The UK has relented and announced that it is to let Huawei continue to be used in its 5G networks but with restrictions, despite mounting pressure from the U.S. to block the company entirely. 

A government source said that the restrictions being announced on “high risk” 5G vendors will allow it to avoid “potential risk posed by the supply chain and to combat a range of threats, whether cybercriminals or state-sponsored attacks”. Huawei will be banned from supplying its hardware to “sensitive parts” of the 5G network, referred to as ‘the core’. 

In addition, Huawei’s hardware will make up only 35% of the kit used in a network’s periphery, including radio masts. Huawei will also be excluded from deploying hardware in areas close to military bases, nuclear sites, and other sensitive locations. 


A Final Decision

The decision was finally made by Boris Johnson after a National Security Council (NSC) meeting attended by senior government figures and officials from the UK’s cybersecurity body. It puts to an end more than a year of umming and aahing over whether Huawei’s hardware should be authorised for use within the UK’s 5G networks. 

Although there has been plenty of political grandstanding since Q3 2018 from the UK and U.S. with plenty of reasons to ban Huawei from these networks thrown around, there is also justification for allowing Huawei to play a limited role in the UK’s 5G networks. 

In a statement, Boris Johnson reported that he had spoken to President Trump to explain the decision and that, "The prime minister underlined the importance of like-minded countries working together to diversify the market and break the dominance of a small number of companies,".


Executives from and Huawei at the opening event for the London Huawei 5G Innovation & Experience Center.

Executives from and Huawei (From left to right: Jamie Davies, Bob Cai, Jerry Wang, Tim Watkins and Adam Mynott) at the joint opening of the Huawei 5G Innovation & Experience Center in London. Image used courtesy of Huawei.

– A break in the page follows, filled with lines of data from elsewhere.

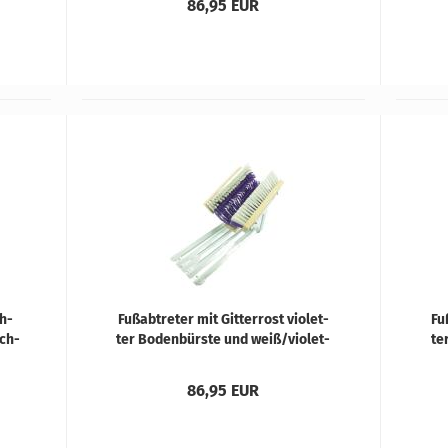
86,95 EUR
ch­
Fuß­ab­tre­ter mit Git­ter­rost vio­let­
Fuß
ach­
ter Bo­den­bürs­te und weiß/vio­let­
te
en
ten Sei­ten­bürs­ten
86,95 EUR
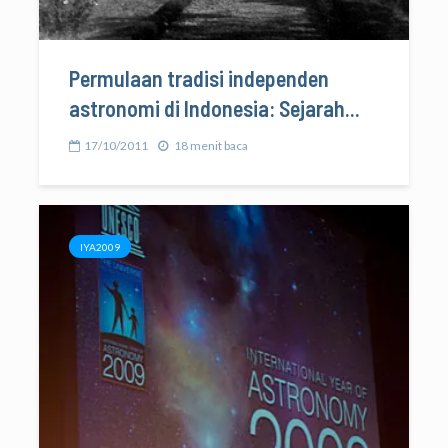
Permulaan tradisi independen
astronomi di Indonesia: Sejarah...
17/10/2011
18 menit baca
IYA2009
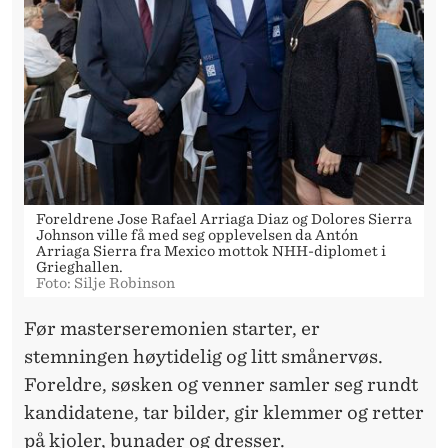
Foreldrene Jose Rafael Arriaga Diaz og Dolores Sierra
Johnson ville få med seg opplevelsen da Antón
Arriaga Sierra fra Mexico mottok NHH-diplomet i
Grieghallen.
Foto: Silje Robinson
Før masterseremonien starter, er
stemningen høytidelig og litt smånervøs.
Foreldre, søsken og venner samler seg rundt
kandidatene, tar bilder, gir klemmer og retter
på kjoler, bunader og dresser.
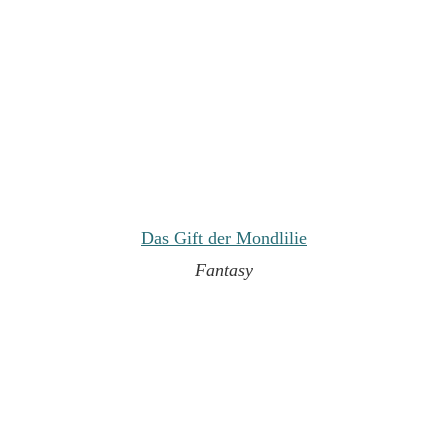
Das Gift der Mondlilie
Fantasy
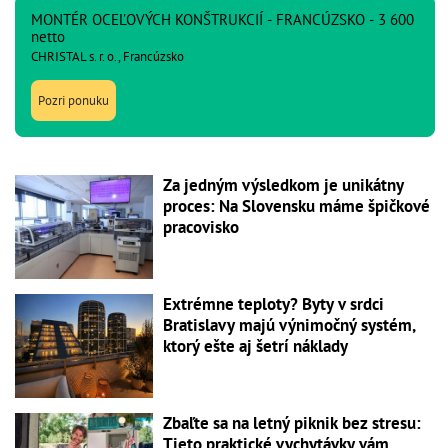
MONTÉR OCEĽOVÝCH KONŠTRUKCIÍ - FRANCÚZSKO - 3 600
netto
CHRISTAL s. r. o., Francúzsko
Pozri ponuku
Za jedným výsledkom je unikátny
proces: Na Slovensku máme špičkové
pracovisko
Extrémne teploty? Byty v srdci
Bratislavy majú výnimočný systém,
ktorý ešte aj šetrí náklady
Zbaľte sa na letný piknik bez stresu:
Tieto praktické vychytávky vám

The UK Approves 5G Despite U.S. Pressures     

In the days leading up to the UK announcement, pressure from the U.S. began mounting, with the secretary of state, Mike Pompeo, tweeting that the UK faced a “momentous” decision. “The truth is that only nations able to protect their data will be sovereign,” he warned. 

Despite the apparent rift between the UK and U.S., the UK’s Foreign Secretary, Dominic Raab, said that the decision would not have an impact on the UK’s intelligence-sharing relationship with the U.S. and other allies. 

"Nothing in this review affects this country's ability to share highly-sensitive intelligence data over highly-secure networks both within the UK and our partners, including the Five Eyes," Raab told the UK House of Commons.

Huawei has consistently denied claims that it is in the pocket of the Chinese government, and the company welcomed the UK’s decision with Victor Zhang, Huawei’s vice president, commenting that it was “reassured” that it could keep providing 5G tech to the UK. "We agree a diverse vendor market and fair competition are essential for network reliability and innovation, as well as ensuring consumers have access to the best possible technology," Zhang said in a statement.


Getting on with 5G

Although six UK mobile network operators, including the ‘big four’, have now launched their 5G networks and they are relatively patchy. Coverage is limited mostly to major cities and towns and large portions of the country remain unserved.

To achieve their growth plans over the next few years, all mentioned operators will use Huawei’s 5G equipment which has been fuelled by extensive R&D. The operators know this, too; Vodafone’s CEO, Nick Read, has said on record that a ban on Huawei would limit the speed of 5G’s introduction. 

Indeed, the core issue at the heart of this decision is that Huawei is the world’s leading 5G vendor. There are very few alternative providers. Even large European firms like Nokia cannot offer like-for-like 5G solutions at the same rate. Therefore, a full-blown ban on 5G at such a critical point in time would cause significant delays in deploying national 5G networks. 

The UK government has not ignored those critical and skeptical of Huawei, though. It has said that it will legislate “at the earliest possible opportunity” to establish powers for implementing a new framework for telecoms security. Meanwhile, 5G deployment must be gotten on with.